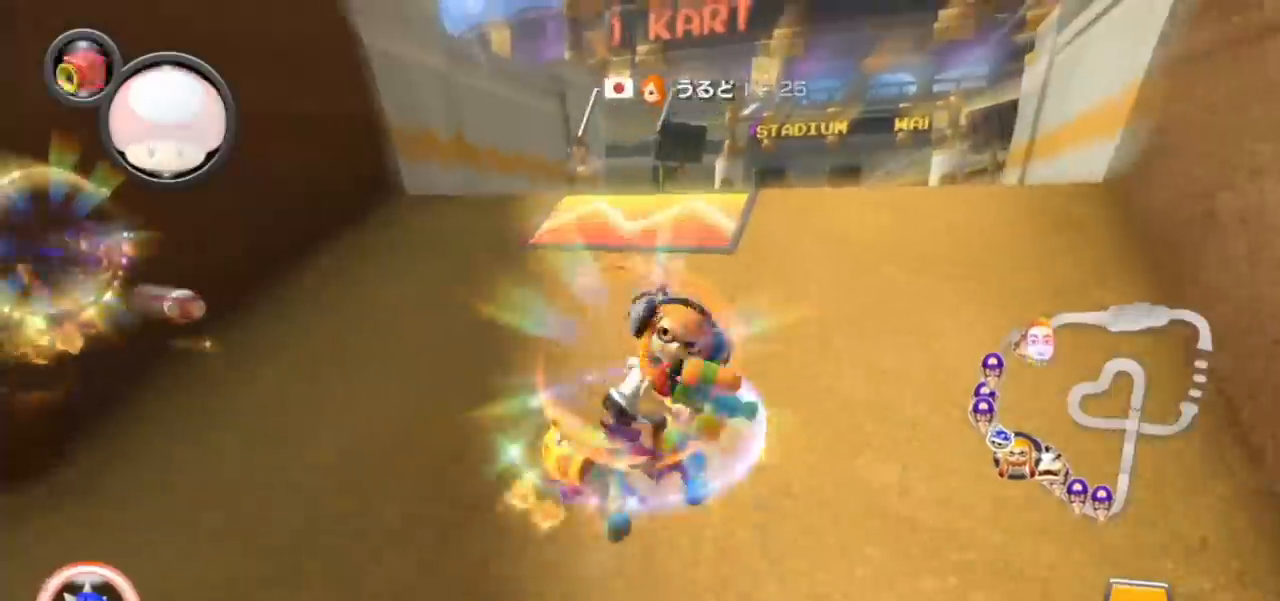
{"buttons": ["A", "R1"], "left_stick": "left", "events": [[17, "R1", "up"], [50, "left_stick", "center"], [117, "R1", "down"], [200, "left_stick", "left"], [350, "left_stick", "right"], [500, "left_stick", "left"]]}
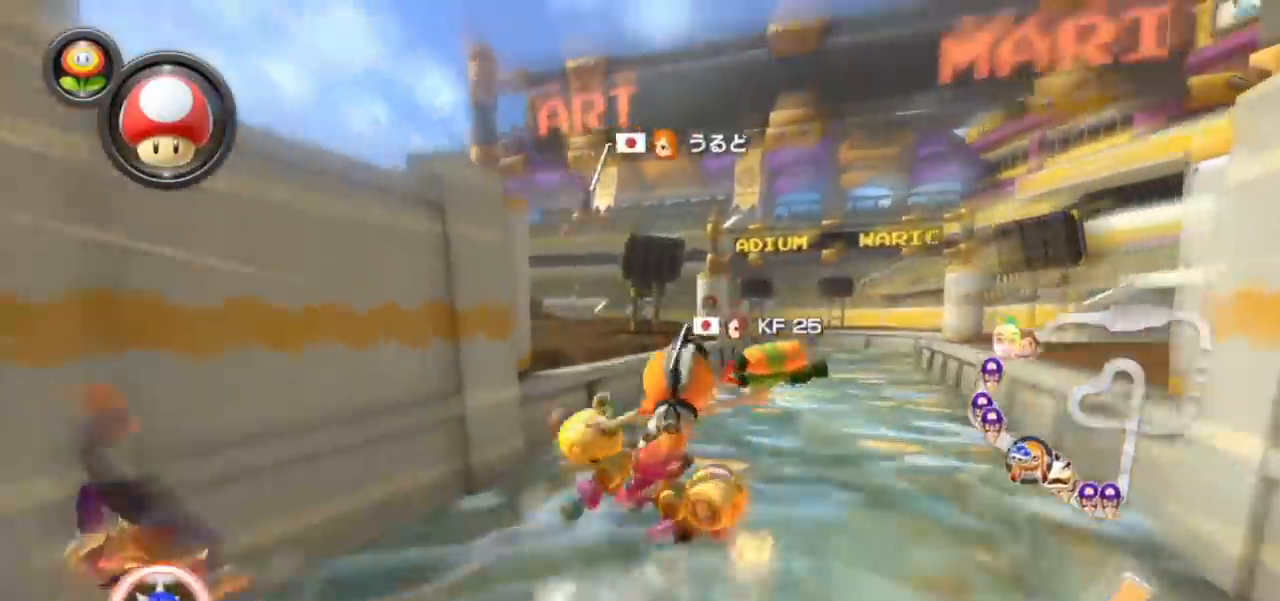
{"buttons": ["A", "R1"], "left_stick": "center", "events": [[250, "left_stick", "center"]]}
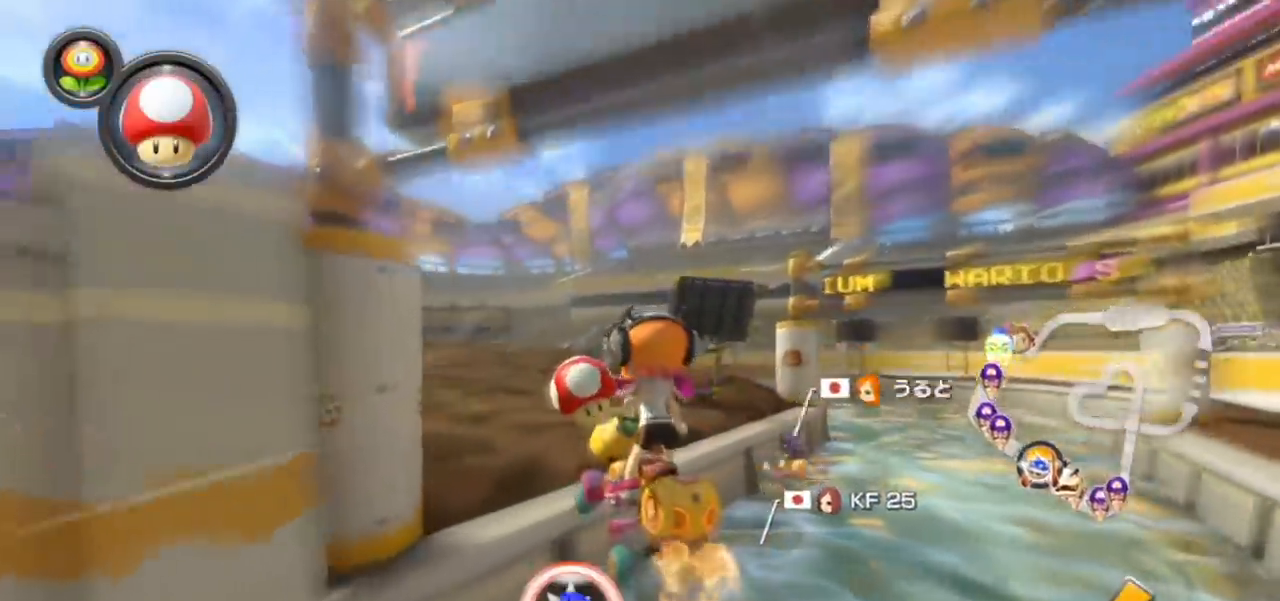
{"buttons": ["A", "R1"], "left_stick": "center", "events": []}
------------------------------------
Repeat the lines above precisely and skip every picture.

{"buttons": ["A", "R1"], "left_stick": "left", "events": [[17, "R1", "up"], [50, "left_stick", "center"], [117, "R1", "down"], [200, "left_stick", "left"], [350, "left_stick", "right"], [500, "left_stick", "left"]]}
{"buttons": ["A", "R1"], "left_stick": "center", "events": [[250, "left_stick", "center"]]}
{"buttons": ["A", "R1"], "left_stick": "center", "events": []}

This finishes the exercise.